Python 3.10+ GNU Radio RTL-SDR Rich NumPy License MIT

Burstwatch is a passive RF signal workspace for RTL-SDR users who want one place to record short captures, scan them, review results, build baselines, and watch for changes over time. It is designed for owned hardware, lab devices, public broadcasts, and other clearly authorized receive-only work.

Burstwatch does not transmit. It does not claim to decode private traffic. It focuses on saved captures and reviewable local artifacts: burst timing, approximate bandwidth, signal-shape labels, repeated emitters, and changes against a known baseline.

Burstwatch main menu

Why Burstwatch

Burstwatch is built around a simple public workflow:

  • launch one menu
  • check tool availability
  • record or open a capture
  • scan it with sensible defaults
  • save results into runs/
  • come back later for the signal board, baseline creation, or watch mode

That keeps the workflow approachable without hiding the underlying CLI for repeatable scripting.

Scope And Legal Use

Use Burstwatch only with:

  • your own SDR hardware
  • your own lab devices
  • your own saved captures
  • public or broadcast signals you are legally allowed to receive
  • targets where you have explicit written authorization

Do not use this project to:

  • intercept private communications
  • target public-safety systems
  • target third-party vehicles
  • collect cellular subscriber data
  • profile nearby third-party devices without authorization

Radio monitoring rules vary by country, band, and service. You are responsible for staying inside the law and inside the scope you actually control.

Features

  • menu-first terminal workspace for the normal workflow
  • passive RTL-SDR capture through rtl_sdr
  • existing IQ or WAV import path
  • burst detection and coarse shape labeling
  • scan summaries for recurring emitter candidates
  • fingerprints for recurring owned/lab devices
  • baseline creation from prior scan summaries
  • watch reports for new or changed activity
  • JSON and JSONL artifacts for local review or SOC ingestion
  • receiver tool launcher for rtl_test, Gqrx, and GNU Radio Companion

Requirements

Burstwatch itself requires:

  • Python 3.10 or newer
  • numpy
  • rich

Optional external tools:

  • rtl_sdr for direct capture
  • Gqrx for live waterfall inspection
  • GNU Radio Companion for custom capture flowgraphs

On Kali and other modern Linux distributions, the system Python may be externally managed. Use a virtual environment instead of installing directly into the system interpreter.

_EXERCISES_.
(1) List every use that the Burstwatch text above says the project must not be put to.
(2) Copy out word for word the stretch of the rows below that runs from their start through the line containing "correspondent with Reuters press agency.".

_RECORDS_.
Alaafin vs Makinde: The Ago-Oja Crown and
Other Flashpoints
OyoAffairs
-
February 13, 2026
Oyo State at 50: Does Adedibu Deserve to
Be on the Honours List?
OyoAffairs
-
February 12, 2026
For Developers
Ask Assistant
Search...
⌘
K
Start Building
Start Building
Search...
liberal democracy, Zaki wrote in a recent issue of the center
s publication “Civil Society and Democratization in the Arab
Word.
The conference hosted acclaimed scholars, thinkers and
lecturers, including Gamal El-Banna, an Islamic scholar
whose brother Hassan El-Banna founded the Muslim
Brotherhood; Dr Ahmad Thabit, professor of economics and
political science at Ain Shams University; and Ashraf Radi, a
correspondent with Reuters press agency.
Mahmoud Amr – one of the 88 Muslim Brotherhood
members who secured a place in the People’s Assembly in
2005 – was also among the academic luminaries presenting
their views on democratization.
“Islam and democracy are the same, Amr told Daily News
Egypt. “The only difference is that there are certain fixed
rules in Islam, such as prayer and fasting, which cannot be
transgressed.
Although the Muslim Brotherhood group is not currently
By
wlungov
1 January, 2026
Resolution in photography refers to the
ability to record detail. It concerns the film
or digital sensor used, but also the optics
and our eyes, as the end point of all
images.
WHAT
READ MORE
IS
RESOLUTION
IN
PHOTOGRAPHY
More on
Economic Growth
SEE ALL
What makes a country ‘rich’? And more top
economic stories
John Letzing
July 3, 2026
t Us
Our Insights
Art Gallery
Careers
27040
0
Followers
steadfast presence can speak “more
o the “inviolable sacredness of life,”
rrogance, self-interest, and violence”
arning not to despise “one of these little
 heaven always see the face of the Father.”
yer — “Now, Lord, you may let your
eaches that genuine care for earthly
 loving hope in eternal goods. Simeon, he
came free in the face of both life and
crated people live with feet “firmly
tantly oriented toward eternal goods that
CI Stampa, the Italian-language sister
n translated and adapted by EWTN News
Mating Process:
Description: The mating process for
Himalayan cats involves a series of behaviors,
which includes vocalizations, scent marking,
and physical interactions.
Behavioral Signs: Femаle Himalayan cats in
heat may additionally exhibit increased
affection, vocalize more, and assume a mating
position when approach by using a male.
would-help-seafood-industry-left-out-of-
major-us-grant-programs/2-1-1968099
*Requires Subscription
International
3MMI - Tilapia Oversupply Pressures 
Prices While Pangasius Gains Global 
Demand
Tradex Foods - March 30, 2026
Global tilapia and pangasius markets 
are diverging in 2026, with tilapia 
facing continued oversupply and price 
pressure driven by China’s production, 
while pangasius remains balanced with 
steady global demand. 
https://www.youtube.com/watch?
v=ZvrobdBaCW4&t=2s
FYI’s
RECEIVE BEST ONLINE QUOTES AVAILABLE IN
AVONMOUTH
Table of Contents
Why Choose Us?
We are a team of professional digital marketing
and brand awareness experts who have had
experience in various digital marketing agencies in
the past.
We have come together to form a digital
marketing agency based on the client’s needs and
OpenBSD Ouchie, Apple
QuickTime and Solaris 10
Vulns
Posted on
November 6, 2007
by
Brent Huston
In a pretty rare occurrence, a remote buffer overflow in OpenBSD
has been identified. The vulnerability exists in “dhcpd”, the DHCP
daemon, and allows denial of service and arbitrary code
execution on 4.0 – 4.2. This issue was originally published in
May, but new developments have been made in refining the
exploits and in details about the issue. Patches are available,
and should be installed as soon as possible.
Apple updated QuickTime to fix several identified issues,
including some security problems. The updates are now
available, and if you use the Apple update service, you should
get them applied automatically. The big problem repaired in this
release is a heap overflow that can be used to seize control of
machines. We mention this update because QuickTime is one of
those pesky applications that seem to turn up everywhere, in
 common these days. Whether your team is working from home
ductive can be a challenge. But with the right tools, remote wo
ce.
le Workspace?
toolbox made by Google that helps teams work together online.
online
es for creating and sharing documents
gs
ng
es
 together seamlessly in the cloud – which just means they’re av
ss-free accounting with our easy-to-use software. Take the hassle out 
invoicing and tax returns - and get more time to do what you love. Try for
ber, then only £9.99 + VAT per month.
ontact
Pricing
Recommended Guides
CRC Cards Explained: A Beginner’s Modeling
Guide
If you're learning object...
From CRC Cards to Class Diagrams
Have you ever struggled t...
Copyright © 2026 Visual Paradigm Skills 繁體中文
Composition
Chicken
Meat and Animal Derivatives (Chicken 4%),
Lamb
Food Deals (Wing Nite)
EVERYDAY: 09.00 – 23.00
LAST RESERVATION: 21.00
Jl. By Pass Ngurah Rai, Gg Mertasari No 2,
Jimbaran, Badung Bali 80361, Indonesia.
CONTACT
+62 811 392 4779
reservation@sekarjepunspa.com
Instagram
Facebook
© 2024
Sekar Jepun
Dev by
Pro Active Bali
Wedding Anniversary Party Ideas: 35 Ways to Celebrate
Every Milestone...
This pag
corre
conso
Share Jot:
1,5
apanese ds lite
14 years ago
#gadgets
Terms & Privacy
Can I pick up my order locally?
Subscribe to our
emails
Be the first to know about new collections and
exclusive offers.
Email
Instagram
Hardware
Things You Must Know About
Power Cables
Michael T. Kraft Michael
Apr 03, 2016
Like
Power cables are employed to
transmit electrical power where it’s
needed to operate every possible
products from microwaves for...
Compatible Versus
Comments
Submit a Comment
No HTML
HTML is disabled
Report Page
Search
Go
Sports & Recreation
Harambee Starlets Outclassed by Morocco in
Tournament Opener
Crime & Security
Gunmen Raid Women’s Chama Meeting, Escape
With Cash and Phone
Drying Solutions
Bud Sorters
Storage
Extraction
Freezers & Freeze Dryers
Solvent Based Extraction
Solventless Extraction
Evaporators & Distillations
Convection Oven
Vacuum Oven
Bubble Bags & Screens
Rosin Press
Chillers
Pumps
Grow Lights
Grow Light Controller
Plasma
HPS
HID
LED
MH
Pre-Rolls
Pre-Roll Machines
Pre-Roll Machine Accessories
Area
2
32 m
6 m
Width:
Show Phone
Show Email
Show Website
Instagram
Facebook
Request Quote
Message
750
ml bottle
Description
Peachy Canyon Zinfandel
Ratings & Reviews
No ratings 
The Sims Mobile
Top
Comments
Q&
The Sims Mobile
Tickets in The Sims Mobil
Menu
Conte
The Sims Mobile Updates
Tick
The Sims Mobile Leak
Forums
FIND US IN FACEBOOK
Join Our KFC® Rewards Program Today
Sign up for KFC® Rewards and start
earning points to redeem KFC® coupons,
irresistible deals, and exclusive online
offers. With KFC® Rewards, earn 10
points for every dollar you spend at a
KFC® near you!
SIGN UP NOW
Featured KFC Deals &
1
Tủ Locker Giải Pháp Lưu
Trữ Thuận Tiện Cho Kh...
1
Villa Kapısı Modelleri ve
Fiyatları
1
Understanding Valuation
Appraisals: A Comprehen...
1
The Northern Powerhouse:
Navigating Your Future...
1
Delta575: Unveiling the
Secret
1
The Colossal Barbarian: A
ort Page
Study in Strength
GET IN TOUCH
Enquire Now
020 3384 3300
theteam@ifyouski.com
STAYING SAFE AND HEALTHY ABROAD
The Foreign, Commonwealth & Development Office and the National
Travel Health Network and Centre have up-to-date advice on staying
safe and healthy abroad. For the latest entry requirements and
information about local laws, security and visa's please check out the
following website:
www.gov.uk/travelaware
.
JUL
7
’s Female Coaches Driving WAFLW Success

_RESULTS OF THE TASKS_.
(1)
- intercept private communications
- target public-safety systems
- target third-party vehicles
- collect cellular subscriber data
- profile nearby third-party devices without authorization

(2)
Alaafin vs Makinde: The Ago-Oja Crown and
Other Flashpoints
OyoAffairs
-
February 13, 2026
Oyo State at 50: Does Adedibu Deserve to
Be on the Honours List?
OyoAffairs
-
February 12, 2026
For Developers
Ask Assistant
Search...
⌘
K
Start Building
Start Building
Search...
liberal democracy, Zaki wrote in a recent issue of the center
s publication “Civil Society and Democratization in the Arab
Word.
The conference hosted acclaimed scholars, thinkers and
lecturers, including Gamal El-Banna, an Islamic scholar
whose brother Hassan El-Banna founded the Muslim
Brotherhood; Dr Ahmad Thabit, professor of economics and
political science at Ain Shams University; and Ashraf Radi, a
correspondent with Reuters press agency.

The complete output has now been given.